Print the whole listing below again, exactly as given.

**Entries supplied**:
========================
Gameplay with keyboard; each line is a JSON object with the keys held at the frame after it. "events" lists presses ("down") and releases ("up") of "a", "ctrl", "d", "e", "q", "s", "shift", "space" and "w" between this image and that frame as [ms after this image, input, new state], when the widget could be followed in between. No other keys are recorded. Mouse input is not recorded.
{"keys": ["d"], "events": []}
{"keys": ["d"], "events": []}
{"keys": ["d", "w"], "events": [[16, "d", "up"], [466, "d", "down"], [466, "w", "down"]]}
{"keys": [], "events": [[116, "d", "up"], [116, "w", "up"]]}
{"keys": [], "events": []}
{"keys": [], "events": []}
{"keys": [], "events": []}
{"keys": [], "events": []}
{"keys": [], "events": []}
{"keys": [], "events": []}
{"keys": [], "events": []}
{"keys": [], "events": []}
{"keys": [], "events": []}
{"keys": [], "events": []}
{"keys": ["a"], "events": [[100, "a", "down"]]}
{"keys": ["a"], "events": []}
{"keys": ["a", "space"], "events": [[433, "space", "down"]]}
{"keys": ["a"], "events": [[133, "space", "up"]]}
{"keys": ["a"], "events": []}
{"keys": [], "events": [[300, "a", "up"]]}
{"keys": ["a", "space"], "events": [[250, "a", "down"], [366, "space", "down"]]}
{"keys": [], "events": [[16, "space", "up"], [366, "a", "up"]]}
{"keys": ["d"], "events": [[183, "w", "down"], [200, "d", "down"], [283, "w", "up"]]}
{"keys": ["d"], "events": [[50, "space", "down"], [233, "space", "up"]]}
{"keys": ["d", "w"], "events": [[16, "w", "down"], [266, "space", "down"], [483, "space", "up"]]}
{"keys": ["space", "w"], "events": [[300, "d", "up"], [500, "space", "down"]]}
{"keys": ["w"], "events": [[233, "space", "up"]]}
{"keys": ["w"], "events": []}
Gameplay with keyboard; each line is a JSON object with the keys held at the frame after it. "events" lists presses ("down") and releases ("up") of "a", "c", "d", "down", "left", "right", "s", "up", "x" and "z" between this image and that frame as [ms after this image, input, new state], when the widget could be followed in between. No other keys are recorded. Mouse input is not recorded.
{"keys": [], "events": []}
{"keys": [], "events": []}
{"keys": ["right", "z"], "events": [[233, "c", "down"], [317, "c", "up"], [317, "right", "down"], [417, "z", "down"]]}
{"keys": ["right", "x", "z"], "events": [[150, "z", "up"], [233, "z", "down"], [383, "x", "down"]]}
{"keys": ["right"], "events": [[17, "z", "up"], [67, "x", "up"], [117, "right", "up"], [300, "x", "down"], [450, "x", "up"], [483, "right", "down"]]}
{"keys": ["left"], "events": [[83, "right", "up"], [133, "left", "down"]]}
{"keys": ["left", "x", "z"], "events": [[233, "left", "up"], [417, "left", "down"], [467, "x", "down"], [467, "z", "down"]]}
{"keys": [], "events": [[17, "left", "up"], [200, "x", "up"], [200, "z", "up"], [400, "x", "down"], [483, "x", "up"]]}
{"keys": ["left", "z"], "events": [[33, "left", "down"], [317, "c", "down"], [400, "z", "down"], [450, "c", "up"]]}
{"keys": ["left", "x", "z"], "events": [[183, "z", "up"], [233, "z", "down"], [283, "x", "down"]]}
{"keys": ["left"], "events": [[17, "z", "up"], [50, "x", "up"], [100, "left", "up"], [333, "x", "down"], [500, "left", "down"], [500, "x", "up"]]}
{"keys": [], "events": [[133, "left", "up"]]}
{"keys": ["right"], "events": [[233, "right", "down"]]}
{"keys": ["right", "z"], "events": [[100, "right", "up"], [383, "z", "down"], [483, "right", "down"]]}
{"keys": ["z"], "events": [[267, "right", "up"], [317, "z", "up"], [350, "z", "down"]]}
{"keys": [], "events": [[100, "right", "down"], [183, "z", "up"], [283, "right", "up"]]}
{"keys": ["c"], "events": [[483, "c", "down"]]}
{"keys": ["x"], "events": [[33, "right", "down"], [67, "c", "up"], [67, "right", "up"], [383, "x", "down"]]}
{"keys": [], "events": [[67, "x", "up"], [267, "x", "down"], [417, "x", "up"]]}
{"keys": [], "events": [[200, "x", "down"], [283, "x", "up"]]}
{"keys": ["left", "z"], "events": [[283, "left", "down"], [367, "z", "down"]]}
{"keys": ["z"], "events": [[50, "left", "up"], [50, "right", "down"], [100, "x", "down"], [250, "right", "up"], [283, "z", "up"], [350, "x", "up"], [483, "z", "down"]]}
========================
**Response area**:
Gameplay with keyboard; each line is a JSON object with the keys held at the frame after it. "events" lists presses ("down") and releases ("up") of "a", "ctrl", "d", "e", "q", "s", "shift", "space" and "w" between this image and that frame as [ms after this image, input, new state], when the widget could be followed in between. No other keys are recorded. Mouse input is not recorded.
{"keys": ["d"], "events": []}
{"keys": ["d"], "events": []}
{"keys": ["d", "w"], "events": [[16, "d", "up"], [466, "d", "down"], [466, "w", "down"]]}
{"keys": [], "events": [[116, "d", "up"], [116, "w", "up"]]}
{"keys": [], "events": []}
{"keys": [], "events": []}
{"keys": [], "events": []}
{"keys": [], "events": []}
{"keys": [], "events": []}
{"keys": [], "events": []}
{"keys": [], "events": []}
{"keys": [], "events": []}
{"keys": [], "events": []}
{"keys": [], "events": []}
{"keys": ["a"], "events": [[100, "a", "down"]]}
{"keys": ["a"], "events": []}
{"keys": ["a", "space"], "events": [[433, "space", "down"]]}
{"keys": ["a"], "events": [[133, "space", "up"]]}
{"keys": ["a"], "events": []}
{"keys": [], "events": [[300, "a", "up"]]}
{"keys": ["a", "space"], "events": [[250, "a", "down"], [366, "space", "down"]]}
{"keys": [], "events": [[16, "space", "up"], [366, "a", "up"]]}
{"keys": ["d"], "events": [[183, "w", "down"], [200, "d", "down"], [283, "w", "up"]]}
{"keys": ["d"], "events": [[50, "space", "down"], [233, "space", "up"]]}
{"keys": ["d", "w"], "events": [[16, "w", "down"], [266, "space", "down"], [483, "space", "up"]]}
{"keys": ["space", "w"], "events": [[300, "d", "up"], [500, "space", "down"]]}
{"keys": ["w"], "events": [[233, "space", "up"]]}
{"keys": ["w"], "events": []}
Gameplay with keyboard; each line is a JSON object with the keys held at the frame after it. "events" lists presses ("down") and releases ("up") of "a", "c", "d", "down", "left", "right", "s", "up", "x" and "z" between this image and that frame as [ms after this image, input, new state], when the widget could be followed in between. No other keys are recorded. Mouse input is not recorded.
{"keys": [], "events": []}
{"keys": [], "events": []}
{"keys": ["right", "z"], "events": [[233, "c", "down"], [317, "c", "up"], [317, "right", "down"], [417, "z", "down"]]}
{"keys": ["right", "x", "z"], "events": [[150, "z", "up"], [233, "z", "down"], [383, "x", "down"]]}
{"keys": ["right"], "events": [[17, "z", "up"], [67, "x", "up"], [117, "right", "up"], [300, "x", "down"], [450, "x", "up"], [483, "right", "down"]]}
{"keys": ["left"], "events": [[83, "right", "up"], [133, "left", "down"]]}
{"keys": ["left", "x", "z"], "events": [[233, "left", "up"], [417, "left", "down"], [467, "x", "down"], [467, "z", "down"]]}
{"keys": [], "events": [[17, "left", "up"], [200, "x", "up"], [200, "z", "up"], [400, "x", "down"], [483, "x", "up"]]}
{"keys": ["left", "z"], "events": [[33, "left", "down"], [317, "c", "down"], [400, "z", "down"], [450, "c", "up"]]}
{"keys": ["left", "x", "z"], "events": [[183, "z", "up"], [233, "z", "down"], [283, "x", "down"]]}
{"keys": ["left"], "events": [[17, "z", "up"], [50, "x", "up"], [100, "left", "up"], [333, "x", "down"], [500, "left", "down"], [500, "x", "up"]]}
{"keys": [], "events": [[133, "left", "up"]]}
{"keys": ["right"], "events": [[233, "right", "down"]]}
{"keys": ["right", "z"], "events": [[100, "right", "up"], [383, "z", "down"], [483, "right", "down"]]}
{"keys": ["z"], "events": [[267, "right", "up"], [317, "z", "up"], [350, "z", "down"]]}
{"keys": [], "events": [[100, "right", "down"], [183, "z", "up"], [283, "right", "up"]]}
{"keys": ["c"], "events": [[483, "c", "down"]]}
{"keys": ["x"], "events": [[33, "right", "down"], [67, "c", "up"], [67, "right", "up"], [383, "x", "down"]]}
{"keys": [], "events": [[67, "x", "up"], [267, "x", "down"], [417, "x", "up"]]}
{"keys": [], "events": [[200, "x", "down"], [283, "x", "up"]]}
{"keys": ["left", "z"], "events": [[283, "left", "down"], [367, "z", "down"]]}
{"keys": ["z"], "events": [[50, "left", "up"], [50, "right", "down"], [100, "x", "down"], [250, "right", "up"], [283, "z", "up"], [350, "x", "up"], [483, "z", "down"]]}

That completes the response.